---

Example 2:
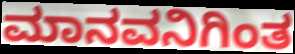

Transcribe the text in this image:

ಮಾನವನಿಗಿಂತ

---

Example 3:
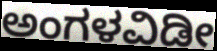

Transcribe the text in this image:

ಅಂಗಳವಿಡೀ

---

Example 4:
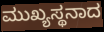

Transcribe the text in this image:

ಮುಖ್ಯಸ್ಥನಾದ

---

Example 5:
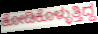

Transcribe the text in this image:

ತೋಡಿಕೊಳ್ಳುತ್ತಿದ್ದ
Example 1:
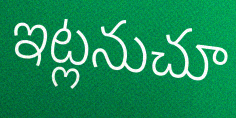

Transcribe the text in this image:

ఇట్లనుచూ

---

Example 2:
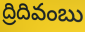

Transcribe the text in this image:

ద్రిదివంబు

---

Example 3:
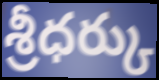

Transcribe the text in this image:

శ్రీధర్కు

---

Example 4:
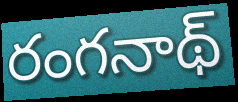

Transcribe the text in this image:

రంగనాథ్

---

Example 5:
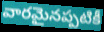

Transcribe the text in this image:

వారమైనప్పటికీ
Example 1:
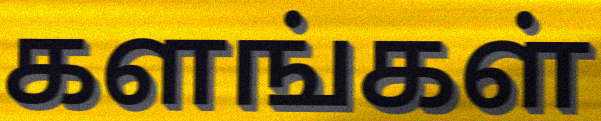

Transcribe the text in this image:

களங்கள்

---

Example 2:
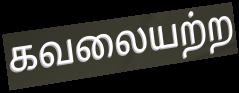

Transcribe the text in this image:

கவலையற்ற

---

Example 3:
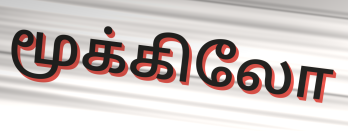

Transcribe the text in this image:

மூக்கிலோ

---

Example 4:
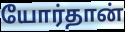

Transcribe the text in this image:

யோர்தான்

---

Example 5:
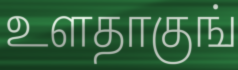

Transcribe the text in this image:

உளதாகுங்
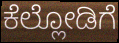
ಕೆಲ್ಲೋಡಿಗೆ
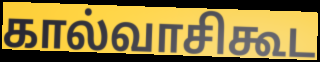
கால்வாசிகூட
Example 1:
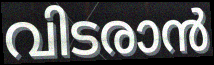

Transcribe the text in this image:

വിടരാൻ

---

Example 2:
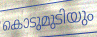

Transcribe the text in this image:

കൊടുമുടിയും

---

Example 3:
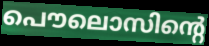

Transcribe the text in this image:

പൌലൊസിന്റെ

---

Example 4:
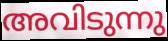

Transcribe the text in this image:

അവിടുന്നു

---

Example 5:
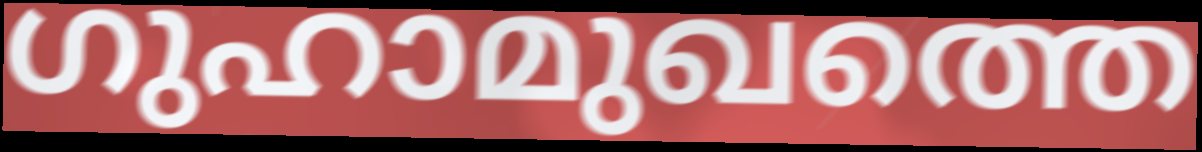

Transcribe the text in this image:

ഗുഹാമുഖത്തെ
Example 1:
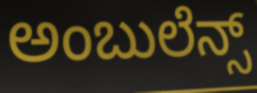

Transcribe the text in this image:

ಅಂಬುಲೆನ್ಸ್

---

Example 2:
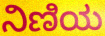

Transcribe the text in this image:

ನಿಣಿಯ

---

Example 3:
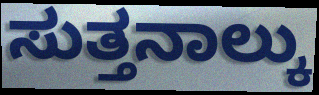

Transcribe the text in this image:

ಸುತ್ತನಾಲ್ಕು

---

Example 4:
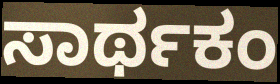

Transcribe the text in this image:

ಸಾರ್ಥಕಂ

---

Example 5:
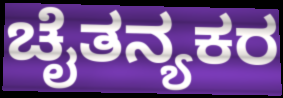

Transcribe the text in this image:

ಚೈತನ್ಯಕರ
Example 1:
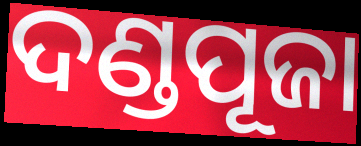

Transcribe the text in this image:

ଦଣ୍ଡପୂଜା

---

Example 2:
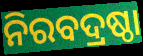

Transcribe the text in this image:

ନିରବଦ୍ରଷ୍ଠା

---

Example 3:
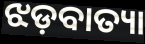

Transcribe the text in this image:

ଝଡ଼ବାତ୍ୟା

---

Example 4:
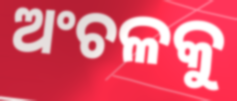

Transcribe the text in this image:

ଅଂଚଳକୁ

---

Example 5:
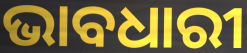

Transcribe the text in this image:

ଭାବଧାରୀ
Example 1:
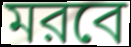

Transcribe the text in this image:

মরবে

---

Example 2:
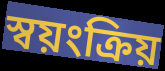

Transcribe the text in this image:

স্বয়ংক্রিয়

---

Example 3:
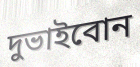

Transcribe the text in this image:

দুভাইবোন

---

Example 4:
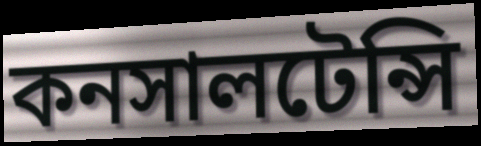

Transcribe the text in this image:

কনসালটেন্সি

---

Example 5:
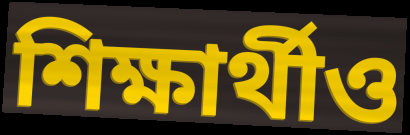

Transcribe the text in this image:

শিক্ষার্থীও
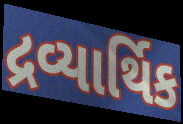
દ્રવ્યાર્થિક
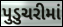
-*-*-
# [Your assignment]
Could the material above be given again exactly, pictures excluded?

# [Exercise answer]
---

Example 2:

Transcribe the text in this image:

ಮಾನವನಿಗಿಂತ

---

Example 3:

Transcribe the text in this image:

ಅಂಗಳವಿಡೀ

---

Example 4:

Transcribe the text in this image:

ಮುಖ್ಯಸ್ಥನಾದ

---

Example 5:

Transcribe the text in this image:

ತೋಡಿಕೊಳ್ಳುತ್ತಿದ್ದ
Example 1:

Transcribe the text in this image:

ఇట్లనుచూ

---

Example 2:

Transcribe the text in this image:

ద్రిదివంబు

---

Example 3:

Transcribe the text in this image:

శ్రీధర్కు

---

Example 4:

Transcribe the text in this image:

రంగనాథ్

---

Example 5:

Transcribe the text in this image:

వారమైనప్పటికీ
Example 1:

Transcribe the text in this image:

களங்கள்

---

Example 2:

Transcribe the text in this image:

கவலையற்ற

---

Example 3:

Transcribe the text in this image:

மூக்கிலோ

---

Example 4:

Transcribe the text in this image:

யோர்தான்

---

Example 5:

Transcribe the text in this image:

உளதாகுங்
ಕೆಲ್ಲೋಡಿಗೆ
கால்வாசிகூட
Example 1:

Transcribe the text in this image:

വിടരാൻ

---

Example 2:

Transcribe the text in this image:

കൊടുമുടിയും

---

Example 3:

Transcribe the text in this image:

പൌലൊസിന്റെ

---

Example 4:

Transcribe the text in this image:

അവിടുന്നു

---

Example 5:

Transcribe the text in this image:

ഗുഹാമുഖത്തെ
Example 1:

Transcribe the text in this image:

ಅಂಬುಲೆನ್ಸ್

---

Example 2:

Transcribe the text in this image:

ನಿಣಿಯ

---

Example 3:

Transcribe the text in this image:

ಸುತ್ತನಾಲ್ಕು

---

Example 4:

Transcribe the text in this image:

ಸಾರ್ಥಕಂ

---

Example 5:

Transcribe the text in this image:

ಚೈತನ್ಯಕರ
Example 1:

Transcribe the text in this image:

ଦଣ୍ଡପୂଜା

---

Example 2:

Transcribe the text in this image:

ନିରବଦ୍ରଷ୍ଠା

---

Example 3:

Transcribe the text in this image:

ଝଡ଼ବାତ୍ୟା

---

Example 4:

Transcribe the text in this image:

ଅଂଚଳକୁ

---

Example 5:

Transcribe the text in this image:

ଭାବଧାରୀ
Example 1:

Transcribe the text in this image:

মরবে

---

Example 2:

Transcribe the text in this image:

স্বয়ংক্রিয়

---

Example 3:

Transcribe the text in this image:

দুভাইবোন

---

Example 4:

Transcribe the text in this image:

কনসালটেন্সি

---

Example 5:

Transcribe the text in this image:

শিক্ষার্থীও
દ્રવ્યાર્થિક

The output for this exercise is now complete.